GOAL OF THE EXERCISE
Every line from the start of the data through the line containing "G04 Gerber Fmt" should be retyped exactly; the pictures should not.
[Opening DATA SUPPLIED section]
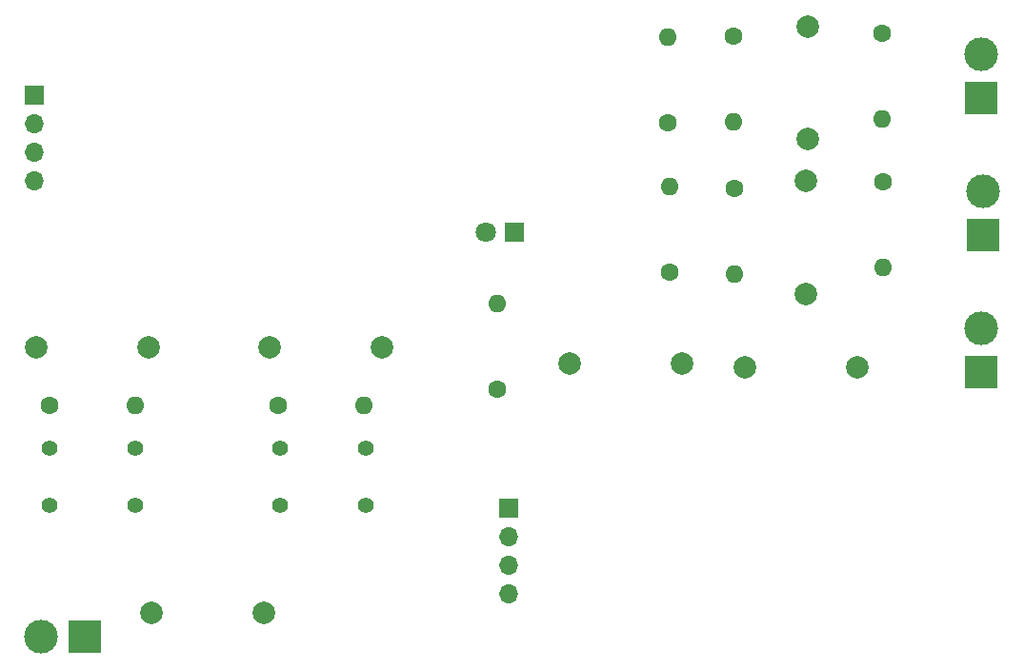
<source format=gbr>
%TF.GenerationSoftware,KiCad,Pcbnew,6.0.8-f2edbf62ab~116~ubuntu20.04.1*%
%TF.CreationDate,2023-03-15T13:48:08-03:00*%
%TF.ProjectId,placa-TAI,706c6163-612d-4544-9149-2e6b69636164,rev?*%
%TF.SameCoordinates,Original*%
%TF.FileFunction,Soldermask,Bot*%
%TF.FilePolarity,Negative*%
%FSLAX46Y46*%
G04 Gerber Fmt 4.6, Leading zero omitted, Abs format (unit mm)*
G04 Created by KiCad (PCBNEW 6.0.8-f2edbf62ab~116~ubuntu20.04.1) date 2023-03-15 13:48:08*
%MOMM*%
%LPD*%
G01*
G04 APERTURE LIST*
%ADD10C,1.397000*%
%ADD11C,1.600000*%
%ADD12O,1.600000X1.600000*%
%ADD13R,1.700000X1.700000*%
%ADD14O,1.700000X1.700000*%
%ADD15R,3.000000X3.000000*%
%ADD16C,3.000000*%
%ADD17C,2.000000*%
%ADD18R,1.800000X1.800000*%
%ADD19C,1.800000*%
G04 APERTURE END LIST*
D10*
%TO.C,SW1*%
X95760000Y-99700000D03*
X103380000Y-99700000D03*
X95760000Y-104780000D03*
X103380000Y-104780000D03*
%TD*%
D11*
%TO.C,R9*%
X95760000Y-95870000D03*
D12*
X103380000Y-95870000D03*
%TD*%
D11*
%TO.C,R7*%
X150920000Y-84060000D03*
D12*
X150920000Y-76440000D03*
%TD*%
D13*
%TO.C,J3*%
X136560000Y-105000000D03*
D14*
X136560000Y-107540000D03*
X136560000Y-110080000D03*
X136560000Y-112620000D03*
%TD*%
D15*
%TO.C,J6*%
X178750000Y-80752500D03*
D16*
X178750000Y-76872500D03*
%TD*%
D15*
%TO.C,J1*%
X178560000Y-68567500D03*
D16*
X178560000Y-64687500D03*
%TD*%
D11*
%TO.C,R2*%
X156580000Y-63030000D03*
D12*
X156580000Y-70650000D03*
%TD*%
D17*
%TO.C,C3*%
X104860000Y-114390000D03*
X114860000Y-114390000D03*
%TD*%
%TO.C,C2*%
X115340000Y-90700000D03*
X125340000Y-90700000D03*
%TD*%
%TO.C,C6*%
X142030000Y-92210000D03*
X152030000Y-92210000D03*
%TD*%
D11*
%TO.C,R5*%
X169830000Y-76020000D03*
D12*
X169830000Y-83640000D03*
%TD*%
D11*
%TO.C,R8*%
X135550000Y-94480000D03*
D12*
X135550000Y-86860000D03*
%TD*%
D13*
%TO.C,J4*%
X94460000Y-68290000D03*
D14*
X94460000Y-70830000D03*
X94460000Y-73370000D03*
X94460000Y-75910000D03*
%TD*%
D11*
%TO.C,R1*%
X169760000Y-62820000D03*
D12*
X169760000Y-70440000D03*
%TD*%
D17*
%TO.C,C5*%
X94570000Y-90700000D03*
X104570000Y-90700000D03*
%TD*%
D15*
%TO.C,J5*%
X98920000Y-116430000D03*
D16*
X95040000Y-116430000D03*
%TD*%
D15*
%TO.C,J2*%
X178560000Y-92937500D03*
D16*
X178560000Y-89057500D03*
%TD*%
D17*
%TO.C,C4*%
X157570000Y-92520000D03*
X167570000Y-92520000D03*
%TD*%
D18*
%TO.C,D3*%
X137120000Y-80510000D03*
D19*
X134580000Y-80510000D03*
%TD*%
D11*
%TO.C,R4*%
X116100000Y-95870000D03*
D12*
X123720000Y-95870000D03*
%TD*%
D10*
%TO.C,SW2*%
X123920000Y-99700000D03*
X116300000Y-99700000D03*
X116300000Y-104780000D03*
X123920000Y-104780000D03*
%TD*%
D11*
%TO.C,R6*%
X156630000Y-76550000D03*
D12*
X156630000Y-84170000D03*
%TD*%
D11*
%TO.C,R3*%
X150730000Y-70770000D03*
D12*
X150730000Y-63150000D03*
%TD*%
D17*
%TO.C,C7*%
X162980000Y-85950000D03*
X162980000Y-75950000D03*
%TD*%
%TO.C,C1*%
X163130000Y-72210000D03*
X163130000Y-62210000D03*
%TD*%
M02*

</source>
[Closing DATA SUPPLIED section]
WRITTEN SOLUTION
<source format=gbr>
%TF.GenerationSoftware,KiCad,Pcbnew,6.0.8-f2edbf62ab~116~ubuntu20.04.1*%
%TF.CreationDate,2023-03-15T13:48:08-03:00*%
%TF.ProjectId,placa-TAI,706c6163-612d-4544-9149-2e6b69636164,rev?*%
%TF.SameCoordinates,Original*%
%TF.FileFunction,Soldermask,Bot*%
%TF.FilePolarity,Negative*%
%FSLAX46Y46*%
G04 Gerber Fmt 4.6, Leading zero omitted, Abs format (unit mm)*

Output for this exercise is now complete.